If the skin is dull with no shine, then the fruit may be overripe, and if the skin is very shiny, the fruit may not be ripe enough. The skin should also feel supple. If the skin is dry, then the fruit inside is likely dry as well. Try also to choose a fruit with a skin that is tough but not too thick — this can make the pomegranate more difficult to peel. The pomegranate should not have a strong smell or be wet or sticky.
Choose a pomegranate that is large as these tend to have juicier seeds. You also want it to be plump, round, and firm. Do not choose a fruit with any flat or soft spots — this can indicate a bruised, crushed, or dried-out area. You can squeeze the top of the fruit to help determine ripeness. If it is very hard, then the fruit is not ripe, too soft and it is too ripe, and if it releases a dusty puff, it may be moldy. Finally, choose a pomegranate that feels heavy for its size, which indicates a very juicy fruit.
@Terrificli -- Regionalism does come into play when it comes to the availability of fresh fruit. Still, things have improved a lot over the years and the pomegranate is now so popular that it is easier to find than ever.
Of course, a lot of pomegranates being available does not necessarily mean a lot of good pomegranates will be available.
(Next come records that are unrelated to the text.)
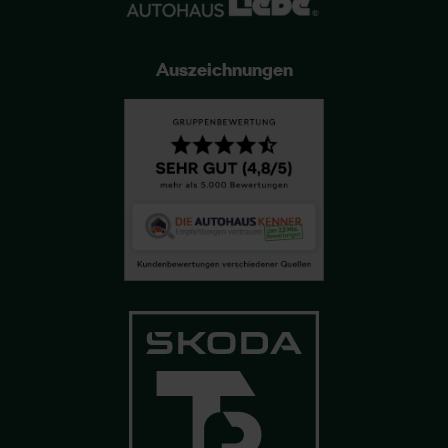
Auszeichnungen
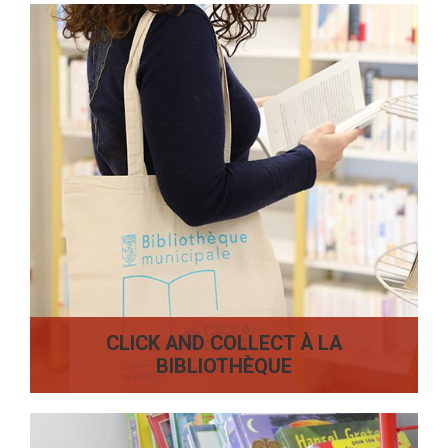
CLICK AND COLLECT À LA
BIBLIOTHÈQUE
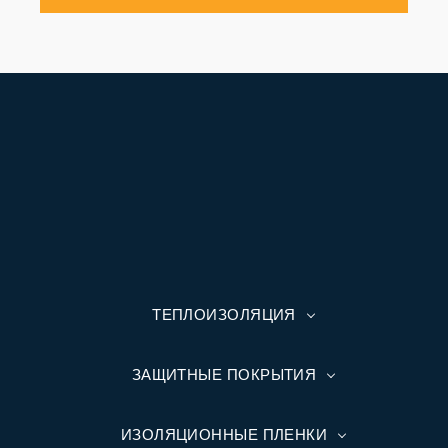
ТЕПЛОИЗОЛЯЦИЯ
ЗАЩИТНЫЕ ПОКРЫТИЯ
ИЗОЛЯЦИОННЫЕ ПЛЕНКИ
That being the case, the information in this article is solid.
Depending on what part of the world you happen to be standing in, finding pomegranate fruit at all may be a challenge. Forget about finding the ripest of the bunch, you might just be lucky to see one or two at your local grocery store.
But, isn't that always the case? Your selection of fresh fruit is often limited to how regional the fruit is. Pomegranates are no exception to that rule.
If you do have problem getting good pomegranates where you live, you might consider pomegranate juice as an alternative. That stuff is easier to transport and stays "good" longer than the fruit itself does.